I could go on about them for days, but if you're keen on trying one then I highly recommend watching these two videos, there are others out there but these two in particular I found really helpful:

Cups are not for everyone, if you're squeamish you might struggle, if you're not cool with sticking your fingers up there you might struggle and some people might just struggle for anatomical reasons, but, for me, I think they're fantastic and I encourage everyone who is curious to give it a try.
I'm not so sold on cloth pads yet, they're kind of like wearing a nappy because they tend to be really thick, I think I'll just start using the cup overnight instead.

End Period talk! 

The other thing I've done is to switch away from liquid soaps and body washes which come in a plastic container and back into using bar soaps that come in paper slips. I've also switched from using facewash that comes in a plastic bottle to using a bar of tea-tree castile soap and I'm about to switch from using shampoo and conditioner from plastic bottles into using bar shampoo and conditioner, ie. like the ones from Beauty and the Bees:


The only reason I haven't switched yet is because I still have some left that I'm using up.
I'm also trying to buy grocery items that are in glass, cardboard etc. rather than plastic, although for some things it seems impossible. I also try to buy in bulk rather than buying heaps of little containers of things.
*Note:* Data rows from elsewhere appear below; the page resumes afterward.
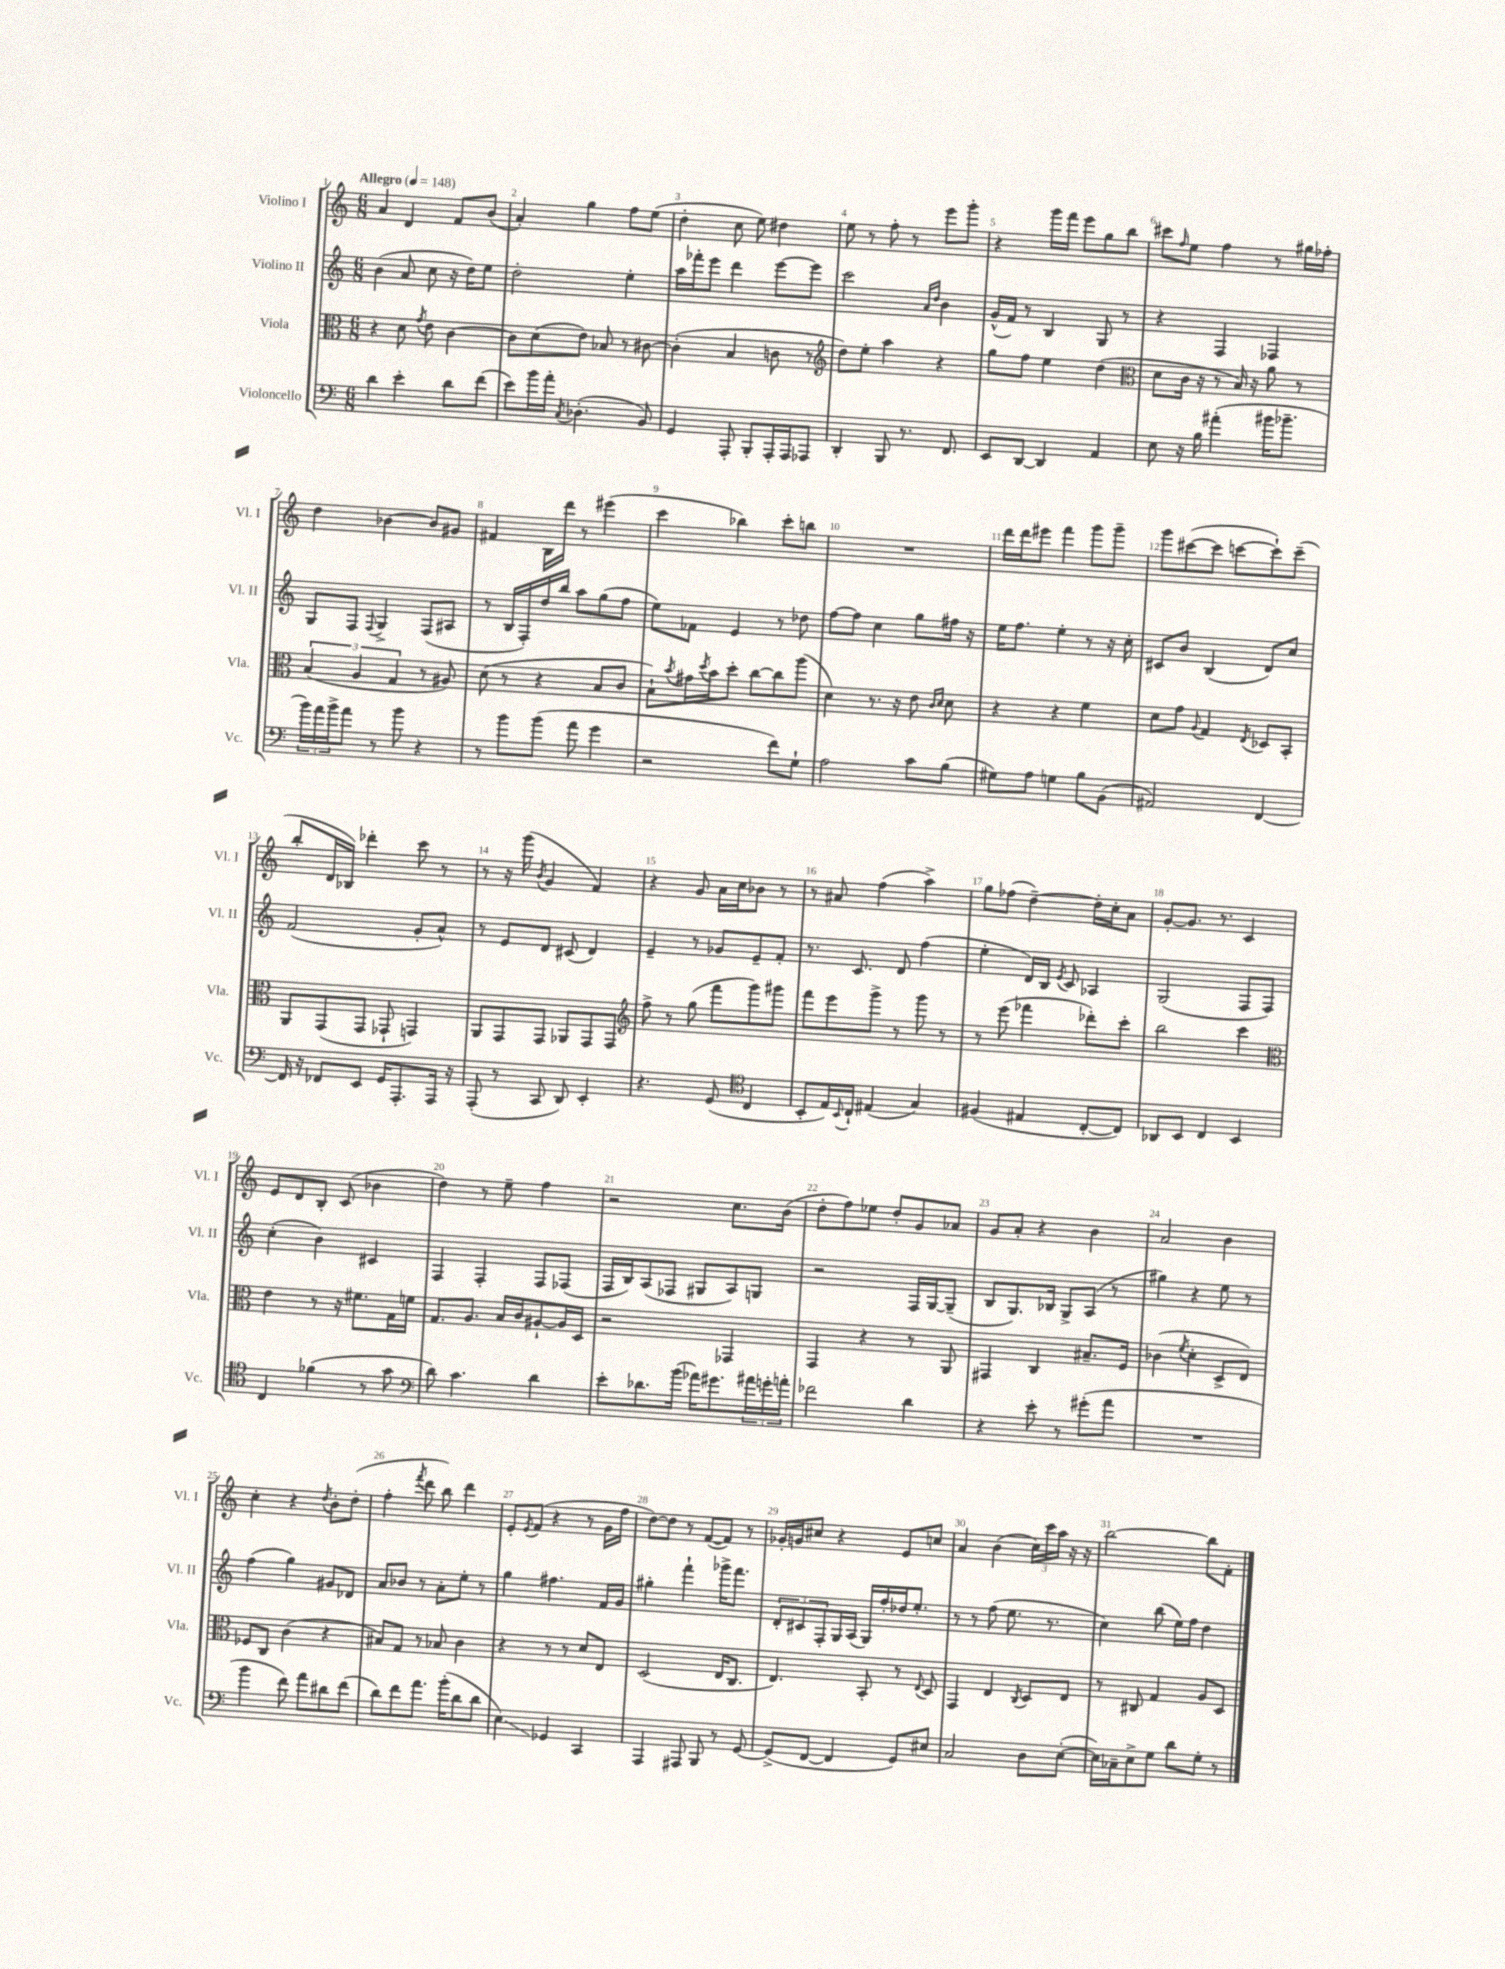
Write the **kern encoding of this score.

**kern	**kern	**kern	**kern
*staff4	*staff3	*staff2	*staff1
*clefF4	*clefC3	*clefG2	*clefG2
*k[]	*k[]	*k[]	*k[]
*M6/8	*M6/8	*M6/8	*M6/8
*MM148	*MM148	*MM148	*MM148
4d	4r	(4b	4a
4e'	8d	8a	4d
.	8qg	.	.
.	8e	8cc	.
8d	[4c	16r	8f
.	.	16dd)	.
(8f	.	8ee	(8b
=	=	=	=
8e)	8c]	2dd'	4a')
16b	(8d	.	.
16a'	.	.	.
8qC	.	.	.
(4.D-'	8e)	.	4gg
.	8B-	.	.
.	8r	4ee'	8ff
8BB)	[8c#	.	(8ee
=	=	=	=
4GG	(4c#']	16aa	4dd'
.	.	16fff-'	.
.	.	8eee	.
8AAA'	4B	4ddd	8cc
8BBB'	.	.	8ee)
16AAA'	8c	[8eee	4dd#
16AAA	.	.	.
8AAA-	8r	8eee]	.
=	=	=	=
*	*clefG2	*	*
4DD'	8dd)	2ccc	8ee
.	8ee'	.	8r
8BBB	4aa	.	8ff'
8.r	.	.	8r
.	.	16qqa	.
.	.	16qqdd	.
.	4r	4b	8eee
8.FF	.	.	.
.	.	.	8ggg'
=	=	=	=
8EE	8gg	(16g^^	4r
.	.	16f)	.
[8DD	8ff	8r	.
4DD]	4ee	4B	16ggg
.	.	.	16fff
.	.	.	8eee
4AA	(4dd	8G	8gg
.	.	8r	8bb
=	=	=	=
*	*clefC3	*	*
8E	8d	4r	8ccc#
.	.	.	16qqff
16r	16c	.	8ee
16B	16r	.	.
(4a#'	8r	4F	4ff
.	16B)	.	.
.	16r	.	.
16b#	8a	4F-	8r
8.b-~	.	.	.
.	8r	.	16gg#
.	.	.	16ff-'
=	=	=	=
24b)	(6B	8G	4dd
24a	.	.	.
24b^	.	.	.
8a	.	8F	.
.	6A	.	.
.	.	8qqF	.
8r	.	4G^	[4b-
.	6G	.	.
8b	.	.	.
4r	8r	(8F	8b-]
.	8A#)	8A#	8g#
=	=	=	=
8r	(8d	8r	4f#
8b	8r	16B	.
.	.	16F')	.
(8b	4r	16dd	16B
.	.	16bb	16ddd
8a	.	8aa	8r
4g	8B	(8gg	(4eee#
.	8c	8ff	.
=	=	=	=
2r	8B`)	8ee)	4ccc
.	8qb	.	.
.	16g#	8f-	.
.	8qdd	.	.
.	16b	.	.
.	8dd'	4e	4bb-)
.	[8cc	.	.
8f)	8cc]	8r	8ccc'
8G`	(8aa	8dd-	8bb
=	=	=	=
2A	4d)	[8ff	2.r
.	.	8ff]	.
.	8.r	4cc	.
.	16r	.	.
8c	8e	8gg	.
.	16qqc	.	.
.	16qqd	.	.
(8B	8d	16ff#	.
.	.	16r	.
=	=	=	=
8G#)	4r	16ee	16ddd
.	.	8.ff	16ddd
8A	.	.	8eee#
4G	4r	4ee'	4fff
8B	4f	8r	8ggg
(8BB	.	16r	8ggg~
.	.	16cc'	.
=	=	=	=
2AA#)	8d	8c#	8ggg
.	8g	8b	([8ccc#
.	8qqA	.	.
.	4G	(4B	8ccc#]
.	.	.	[8ccc
.	8qE	.	.
[4FF	8D-	8d)	8ccc`])
.	8BB'	8cc	(8ccc~
=	=	=	=
16FF]	8AA	(2f	8bb'
16r	.	.	.
8FF-	(8GG	.	16d
.	.	.	16B-)
8EE	8GG	.	4ddd-'
16GG	8GG-`	.	.
8.AAA'	.	.	.
.	4GG)	8g'	8ccc
16AAA	.	8a^^)	8r
16r	.	.	.
=	=	=	=
(8AAA'	8AA	8r	8r
8r	8GG	8e	16r
.	.	.	(16ggg
.	.	.	8qb
8CC	8GG	8d	4g
8DD)	8AA-	(8c#	.
4EE'	8GG	4d)	4f)
.	8GG	.	.
=	=	=	=
*	*clefG2	*	*
4.r	8ff^	4e~	4r
.	8r	.	.
.	(8gg	8r	8g
(8GG	8fff	8g-	16a
.	.	.	16cc
*clefC4	*	*	*
4C	8ggg)	8e~	8b-
.	8ggg#	8f'	8r
=	=	=	=
8BB'	8fff	8.r	8r
16E)	8eee	.	8a#
8qqBB	.	.	.
16C`	.	8.c	.
(4E#	8ggg^	.	(4ff
.	8r	8d	.
4G)	8ggg	(4ff	4aa^)
.	8r	.	.
=	=	=	=
(4F#	8r	4ee'	8gg
.	(8eee	.	(8ff-
4E#	4fff-	16d)	[4dd~)
.	.	16B	.
.	.	8qe	.
.	.	8c	.
[8C'	8ddd-')	4A-	16dd']
.	.	.	16cc'
8C])	8ccc'	.	8a
=	=	=	=
8AA-	2bb	(2G	[8g'
8BB	.	.	8.g]
4C	.	.	.
.	.	.	8.r
4BB	4ccc	8F	4c
.	.	8F)	.
=	=	=	=
*	*clefC3	*	*
4C	4e	(4cc'	8e
.	.	.	8d
(4f-	8r	4b)	8B'
.	16r	.	(8c
.	8.f#	.	.
8r	.	4c#	4b-
8g	16G	.	.
.	16f	.	.
=	=	=	=
*clefF4	*	*	*
8d)	8.G	4F	4dd)
4.c	.	.	.
.	8.A	.	.
.	.	4F'	8r
.	16B	.	8ee~
.	16c	.	.
4d	[8A#`	8F	4ff
.	16A#]	(8F-	.
.	16D	.	.
=	=	=	=
8e'	2r	16F	2r
.	.	16B)	.
8.d-	.	(8A	.
.	.	8F-	.
(16b	.	.	.
16a-)	.	8G#	.
8.g#	.	.	.
.	4GG-	8A)	8.cc
24a#	.	8G	.
24g'	.	.	.
.	.	.	(16b
24a'	.	.	.
=	=	=	=
2f-	4GG	2r	8dd'
.	.	.	8ff)
.	4r	.	8ee-
.	.	.	8dd'
4d	8r	16F	8g
.	.	[16G	.
.	8AA	(8G~]	8a-
=	=	=	=
4r	4GG#	8B	8g
.	.	8.G)	8a'
8e'	4C	.	4r
.	.	16B-	.
8r	.	8G^	.
(8g#'	8.B#~	(8A	4b
8a	.	8r	.
.	16F	.	.
=	=	=	=
2.r	(4c-	4gg#)	2a
.	8qf	.	.
.	4d'	4r	.
.	8D^	8ee	4b
.	8E)	8r	.
=	=	=	=
4b	8F-	(4ff	4cc'
.	8C	.	.
8f)	(4c	4gg)	4r
8a	.	.	.
.	.	.	8qdd
8d#	4r	8g#	8b'
(8f	.	8d-	(8dd'
=	=	=	=
8d)	8B#)	8a	4ff'
8f	8G	8b-	.
.	.	.	8qfff
8.a	8r	8r	8ddd
.	8B-	8a'	8bb)
(16b'	.	.	.
8d	4c	8ee'	4ddd
8d	.	8r	.
=	=	=	=
4E)	4r	4gg	8e'
.	.	.	8qe
.	.	.	(8f
4GG-	8r	4.ff#	4r
.	8r	.	.
4CC	8d	.	8r
.	8E	16f	16g
.	.	16g	16ff
=	=	=	=
4AAA	(2D	4gg#'	[8dd)
.	.	.	8dd]
8AAA#	.	4fff`	8r
8BBB	.	.	([8f
8r	16E	16ggg-^	8f])
.	8.C	8.fff	.
[8GG	.	.	8r
=	=	=	=
(8GG^]	4.E)	12d'	16g-'
.	.	.	16g
.	.	12c#	.
[8FF	.	.	8cc#
.	.	12F'	.
4FF]	.	16G	4r
.	.	(16A	.
.	8BB'	16G)	.
.	.	16ff'	.
8GG)	8r	16dd-	8e
.	.	8.ee'	.
.	8qqE	.	.
8E#	8D	.	8cc
=	=	=	=
2C	4GG	8r	4a
.	.	8r	.
.	4E	(8ff	(4b
.	.	8.ee	.
.	8qC	.	.
8D	8D	.	24cc)
.	.	.	24ccc
.	.	8.r	.
.	.	.	24aa
([8E'	8E	.	16r
.	.	.	16r
=	=	=	=
16E])	8r	4cc)	[2bb
16C-~	.	.	.
8E^	8C#	.	.
8G	4G	(8bb	.
8d	.	16ee)	.
.	.	16ff	.
8G'	8A	4dd	8bb]
8r	8D	.	8f'
==	==	==	==
*-	*-	*-	*-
So those are some of the ways I'm trying to reduce my own waste footprint. I also pick up rubbish in my street when I see it and I'm trying to find a group to join that cleans up along the beaches, but I haven't had much luck with that. Really I should just go and grab a rubbish bag and some gloves and do it myself.

Although I think we're screwed in the long run, I do think there are things all of us can do every day to reduce our impact on the planet.